Spear-Phishing Among Your Employees
Most of us have received phishing emails in which a victim is asked to give a real password to (unknowingly) enter a fake site, or is asked to send money. You may have learned to check the sender’s address for validity. But what happens when after a quick review, the address looks valid and the email also looks like it has come from another employee? These malicious emails can provide hackers with a back door into company systems and get people to ignore established procedures.
This is “spear-phishing” at its most dangerous. It happened in 2014 to the then-controller of a company in Omaha who wired over $17 million to offshore accounts on the strength of emails he believed to be from his CEO. The email address looked similar enough, and included instructions that made sense at the time. Detailed article here.

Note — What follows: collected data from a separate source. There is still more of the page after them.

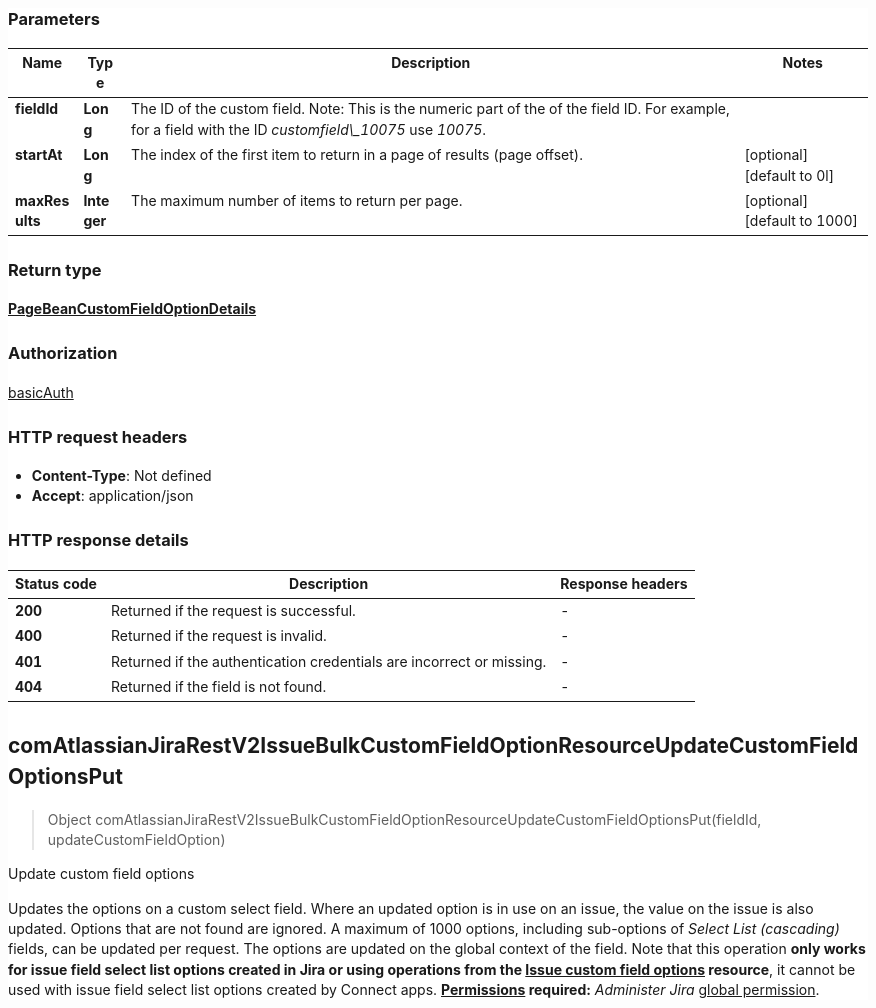 ### Parameters


Name | Type | Description  | Notes
------------- | ------------- | ------------- | -------------
 **fieldId** | **Long**| The ID of the custom field. Note: This is the numeric part of the of the field ID. For example, for a field with the ID *customfield\\_10075* use *10075*. |
 **startAt** | **Long**| The index of the first item to return in a page of results (page offset). | [optional] [default to 0l]
 **maxResults** | **Integer**| The maximum number of items to return per page. | [optional] [default to 1000]

### Return type

[**PageBeanCustomFieldOptionDetails**](PageBeanCustomFieldOptionDetails.md)

### Authorization

[basicAuth](../README.md#basicAuth)

### HTTP request headers

- **Content-Type**: Not defined
- **Accept**: application/json

### HTTP response details
| Status code | Description | Response headers |
|-------------|-------------|------------------|
| **200** | Returned if the request is successful. |  -  |
| **400** | Returned if the request is invalid. |  -  |
| **401** | Returned if the authentication credentials are incorrect or missing. |  -  |
| **404** | Returned if the field is not found. |  -  |


## comAtlassianJiraRestV2IssueBulkCustomFieldOptionResourceUpdateCustomFieldOptionsPut

> Object comAtlassianJiraRestV2IssueBulkCustomFieldOptionResourceUpdateCustomFieldOptionsPut(fieldId, updateCustomFieldOption)

Update custom field options

Updates the options on a custom select field. Where an updated option is in use on an issue, the value on the issue is also updated. Options that are not found are ignored. A maximum of 1000 options, including sub-options of *Select List (cascading)* fields, can be updated per request. The options are updated on the global context of the field.  Note that this operation **only works for issue field select list options created in Jira or using operations from the [Issue custom field options](#api-group-Issue-custom-field-options) resource**, it cannot be used with issue field select list options created by Connect apps.  **[Permissions](#permissions) required:** *Administer Jira* [global permission](https://confluence.atlassian.com/x/x4dKLg).
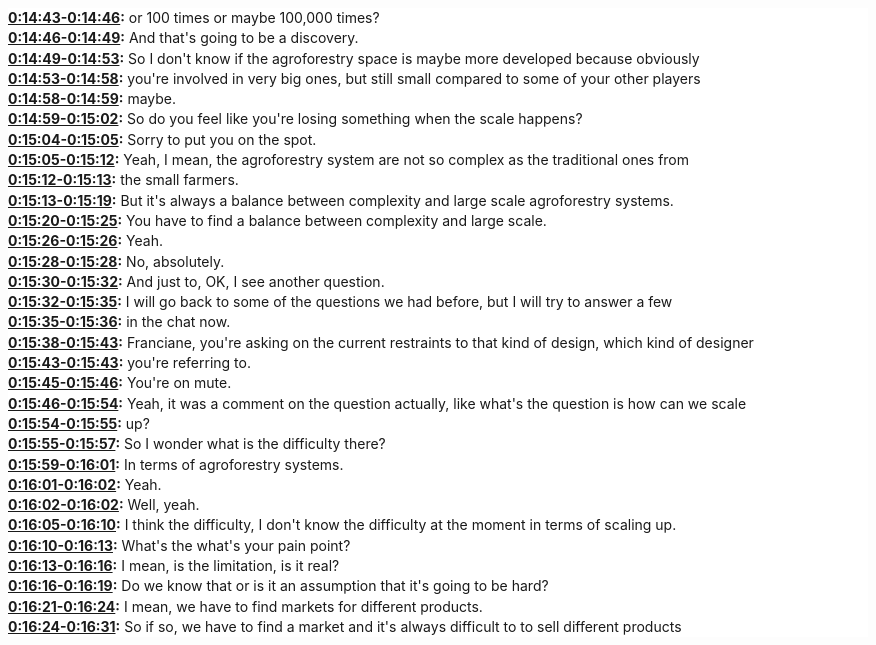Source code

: **[0:14:43-0:14:46](https://investinginregenerativeagriculture.com/ama-webinar-6-4-2020/#t=0:14:43):**  or 100 times or maybe 100,000 times?  
**[0:14:46-0:14:49](https://investinginregenerativeagriculture.com/ama-webinar-6-4-2020/#t=0:14:46):**  And that's going to be a discovery.  
**[0:14:49-0:14:53](https://investinginregenerativeagriculture.com/ama-webinar-6-4-2020/#t=0:14:49):**  So I don't know if the agroforestry space is maybe more developed because obviously  
**[0:14:53-0:14:58](https://investinginregenerativeagriculture.com/ama-webinar-6-4-2020/#t=0:14:53):**  you're involved in very big ones, but still small compared to some of your other players  
**[0:14:58-0:14:59](https://investinginregenerativeagriculture.com/ama-webinar-6-4-2020/#t=0:14:58):**  maybe.  
**[0:14:59-0:15:02](https://investinginregenerativeagriculture.com/ama-webinar-6-4-2020/#t=0:14:59):**  So do you feel like you're losing something when the scale happens?  
**[0:15:04-0:15:05](https://investinginregenerativeagriculture.com/ama-webinar-6-4-2020/#t=0:15:04):**  Sorry to put you on the spot.  
**[0:15:05-0:15:12](https://investinginregenerativeagriculture.com/ama-webinar-6-4-2020/#t=0:15:05):**  Yeah, I mean, the agroforestry system are not so complex as the traditional ones from  
**[0:15:12-0:15:13](https://investinginregenerativeagriculture.com/ama-webinar-6-4-2020/#t=0:15:12):**  the small farmers.  
**[0:15:13-0:15:19](https://investinginregenerativeagriculture.com/ama-webinar-6-4-2020/#t=0:15:13):**  But it's always a balance between complexity and large scale agroforestry systems.  
**[0:15:20-0:15:25](https://investinginregenerativeagriculture.com/ama-webinar-6-4-2020/#t=0:15:20):**  You have to find a balance between complexity and large scale.  
**[0:15:26-0:15:26](https://investinginregenerativeagriculture.com/ama-webinar-6-4-2020/#t=0:15:26):**  Yeah.  
**[0:15:28-0:15:28](https://investinginregenerativeagriculture.com/ama-webinar-6-4-2020/#t=0:15:28):**  No, absolutely.  
**[0:15:30-0:15:32](https://investinginregenerativeagriculture.com/ama-webinar-6-4-2020/#t=0:15:30):**  And just to, OK, I see another question.  
**[0:15:32-0:15:35](https://investinginregenerativeagriculture.com/ama-webinar-6-4-2020/#t=0:15:32):**  I will go back to some of the questions we had before, but I will try to answer a few  
**[0:15:35-0:15:36](https://investinginregenerativeagriculture.com/ama-webinar-6-4-2020/#t=0:15:35):**  in the chat now.  
**[0:15:38-0:15:43](https://investinginregenerativeagriculture.com/ama-webinar-6-4-2020/#t=0:15:38):**  Franciane, you're asking on the current restraints to that kind of design, which kind of designer  
**[0:15:43-0:15:43](https://investinginregenerativeagriculture.com/ama-webinar-6-4-2020/#t=0:15:43):**  you're referring to.  
**[0:15:45-0:15:46](https://investinginregenerativeagriculture.com/ama-webinar-6-4-2020/#t=0:15:45):**  You're on mute.  
**[0:15:46-0:15:54](https://investinginregenerativeagriculture.com/ama-webinar-6-4-2020/#t=0:15:46):**  Yeah, it was a comment on the question actually, like what's the question is how can we scale  
**[0:15:54-0:15:55](https://investinginregenerativeagriculture.com/ama-webinar-6-4-2020/#t=0:15:54):**  up?  
**[0:15:55-0:15:57](https://investinginregenerativeagriculture.com/ama-webinar-6-4-2020/#t=0:15:55):**  So I wonder what is the difficulty there?  
**[0:15:59-0:16:01](https://investinginregenerativeagriculture.com/ama-webinar-6-4-2020/#t=0:15:59):**  In terms of agroforestry systems.  
**[0:16:01-0:16:02](https://investinginregenerativeagriculture.com/ama-webinar-6-4-2020/#t=0:16:01):**  Yeah.  
**[0:16:02-0:16:02](https://investinginregenerativeagriculture.com/ama-webinar-6-4-2020/#t=0:16:02):**  Well, yeah.  
**[0:16:05-0:16:10](https://investinginregenerativeagriculture.com/ama-webinar-6-4-2020/#t=0:16:05):**  I think the difficulty, I don't know the difficulty at the moment in terms of scaling up.  
**[0:16:10-0:16:13](https://investinginregenerativeagriculture.com/ama-webinar-6-4-2020/#t=0:16:10):**  What's the what's your pain point?  
**[0:16:13-0:16:16](https://investinginregenerativeagriculture.com/ama-webinar-6-4-2020/#t=0:16:13):**  I mean, is the limitation, is it real?  
**[0:16:16-0:16:19](https://investinginregenerativeagriculture.com/ama-webinar-6-4-2020/#t=0:16:16):**  Do we know that or is it an assumption that it's going to be hard?  
**[0:16:21-0:16:24](https://investinginregenerativeagriculture.com/ama-webinar-6-4-2020/#t=0:16:21):**  I mean, we have to find markets for different products.  
**[0:16:24-0:16:31](https://investinginregenerativeagriculture.com/ama-webinar-6-4-2020/#t=0:16:24):**  So if so, we have to find a market and it's always difficult to to sell different products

Some companies are fortunate enough to have employees who recognize the malicious emails. Sometimes the company may bring immediate action in court, or it can choose the much less expensive UDRP option (its clunky full name: Uniform Domain-Name Dispute Resolution Policy). The UDRP enables the company to get an administrative Order of Transfer of domain names which have been registered and are used in bad faith. (There is also a Uniform Rapid Suspension System Policy, or URS, which enables a company to suspend some squatted domains rather than seize them).
In one such recent case, the controller of Thornburg Investment Management (Thornburg.com) received emails purportedly from the CEO, requesting wire transfers. The sending email address came from a @Thomburg.com domain name. Did you notice the “r” and “n” are replaced with an “m”? This controller did notice, but in a fast paced business environment, some executives may not be so lucky. UDRP decision here.
In yet another case, customers were lured into transferring virtual game credits to scam artists with addresses from typosquatted domains. The scam artists piggy backed on a real company promotion. Detailed article here.
Vigilance and proactive measures are still required to prevent hackers and scam artists from hurting you and your customers. It is impossible to proactively register all possible variants, so domain name watch services should be employed with an eye to security as well as protection of the trademarks. Registered marks are the easiest to enforce, so be sure your company name and key brand names are registered in all key markets.
New Variation on Another Old Registration Scam
Most company CEOs, general counsel and Security personnel have by now received multiple inquiries from fake domain name registrars telling them that “ABC wants to register YourBrand.CN, YourBrand.TW, etc., but we (the fake-domain name registrar) noticed that YourBrand belongs to you, and should we let this go through?”
Recipients routinely and safely ignore these emails and register domains of interest through normal channels. However, there is now a new variant. A “brand authentication service” sends an email to you allegedly having received an application from a stranger, in which the service claims the stranger has applied for the registration and authentication of “YourBrand” as an official brand website. In some cases, there is a website at the address of the “brand authentication service” which looks pretty convincing. However, this is just a slightly more sophisticated variant of the same scam we have been seeing for many years.